→ **Text**:
== Segment start ==

And we’re upgrading country race tracks, to make regional racing great again; investing to keep communities at the cutting edge of ag-tech; and creating future jobs and industries, with over $460 million in funding for regional Special Activation and Regional Job Precincts.

Welcome rain has put an end to the drought, but the pain is not forgotten.

Outside Dubbo last week, one of our Central West sheep farmers told me he’d spent $400,000 just to feed his stock when the grass wouldn’t grow.

At the time his old shearing shed was on its last legs – 100 years old, unsafe, and in need of an upgrade.

Borrowing more from the bank wasn’t feasible.

But then he secured a low interest loan from our $1 billion Farm Innovation Fund, and it gave his business a new lease on life.

He turned the old shed into storage and built a new one for shearing.

And the local builders who built it told him 60 per cent of their work was coming from Farm Innovation Fund projects.

They had 90 people on the books, and sourced their materials from local suppliers.

That is the impact our investments are making – rippling through communities, helping farmers stay afloat, and supporting local jobs and businesses right across our regions.

The drought may be over, but the next one is never far away.

So this Budget invests to continue the Deputy Premier’s important work helping farmers build resilience to drought, through Farms of the Future.

Today I can also announce $719 million to complete the upgrade of our critical communications network – to guarantee radio coverage for first responders right across the State.

And we will invest $268 million in response to the Bushfire Inquiry.

This frontline funding for our brave men and women will protect property and save lives.

Investing in our people

This Budget’s second core objective is investing in our people.

Higher wages, lower taxes

The pandemic has forced all governments to borrow more.

But while other states resort to lower wages and higher taxes, we will do the opposite.

In 10 years we have delivered $9.4 billion in tax relief.

We’ve almost doubled the payroll tax threshold from $689,000 to $1.2 million, and cut the headline rate to the equal-lowest in the nation.

It has saved thousands of businesses tens of thousands of dollars, and many more pay no payroll tax at all.

But at the last election Labor promised to scrap our tax cuts, threatening businesses and farmers with higher taxes for creating jobs.

Labor’s taxes are bad enough in good times, but in a pandemic they would have been devastating.

On this side of the House, we believe in lowering the tax burden.

And in this Budget we are providing a further $200 million in tax relief, while at the same time lifting wages higher.

Last year we took the difficult but necessary decision to constrain public sector pay rises.

But with recovery well underway, from 1 July our new Wages Policy will offer increases up to 2.5 per cent for NSW public servants.

And we will provide for even higher wages where productivity and employee expense savings are made.

This is a $2.7 billion vote of confidence in our public sector workers, and a return to the steady wage growth that has lifted public sector wages in NSW by 27 per cent over the last 10 years.

Meeting families where they are

The coalition understands the pressures families face just to get by, let alone get ahead.

Now, we can’t increase wages in the private sector.

But we can continue to bring down the cost of living and improve our quality of life.

For the past 10 years we have kept finding ways for families to save.

A $50 weekly Opal cap.

Cut price travel for seniors and pensioners.

Green slip reforms delivering $60 dollars in average savings.

== Segment end ==

→ **Assignment**: Write the next part of the NSW Budget speech, starting right after its final line. The rows that come next are from a separate source.

→ **Given information**:
== Segment start ==

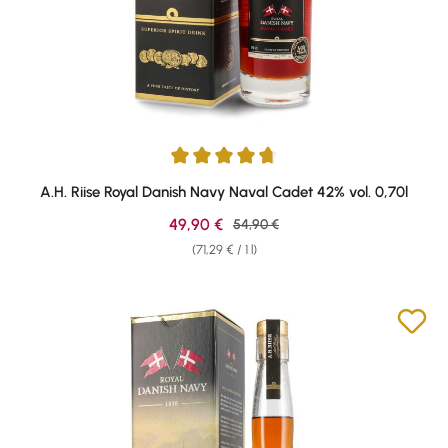
Average rating of 4.74 out of 5 stars
A.H. Riise Royal Danish Navy Naval Cadet 42% vol. 0,70l
Sale price:
49,90 €
Regular price:
54,90 €
(71,29 € / 1 l)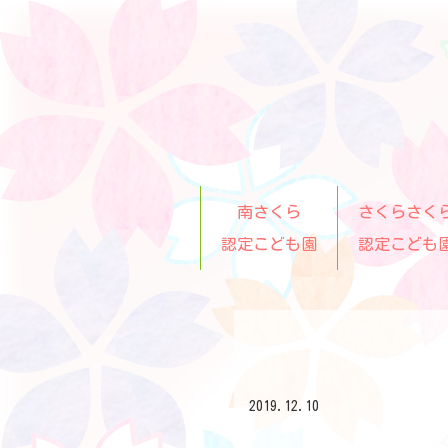
南さくら
さくらさく
認定こども園
認定こども
2019.12.10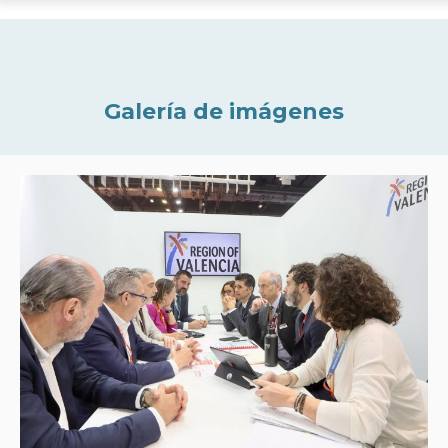
Galería de imágenes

== Segment end ==

→ **Result of the task**:
Free registration for regular toll users.

Free pre-school.

Free TAFE courses.

Free dental check-ups.

Rent subsidies.

And tens of thousands in stamp duty savings for first home owners.

In 2018 we introduced Active Kids, and the following year we doubled it.

We introduced Creative Kids and families have flocked to get involved.

These are just a handful of the 130 rebates and savings available to the people of NSW.

And we’ve made it easier to find them through our Cost of Living program at Service NSW.

The average saving for people who have made an appointment is $600.

In this Budget we are providing even more support.

We will continue to fund two days of free pre-schooling per week for the 2022 school year, extend the Regional Seniors Transport Card, and offer energy rebates saving households an average of more than $300 a year.

We believe all children should have access to swimming and water safety education.

But we also know many families can’t afford the lessons.

Today we announce $100 in support for every pre-school child aged 3 to 6 to learn to swim.

It will save families money, and it will save lives.

This Budget offers more cost of living support than any state budget in the history of our nation, with $470 million in new measures, and total savings of over $6 billion available for individuals and families in 2021-22.

We want a new generation to understand that making the right financial choices will safeguard them from challenges ahead and set them up to chase their dreams.

From Tommy in kindergarten to Gina in her teens, the NSW Treasurer’s Financial Literacy Challenge – introduced in this Budget – will empower the children of NSW with lifelong skills and habits that lead to a secure financial future.

More social support

This Budget provides extra support to help those most in need.

The Together Home Program has already helped over 400 rough sleepers find safe and secure accommodation.

We are expanding it because it works, funding a further 250 wraparound service packages and 100 new homes.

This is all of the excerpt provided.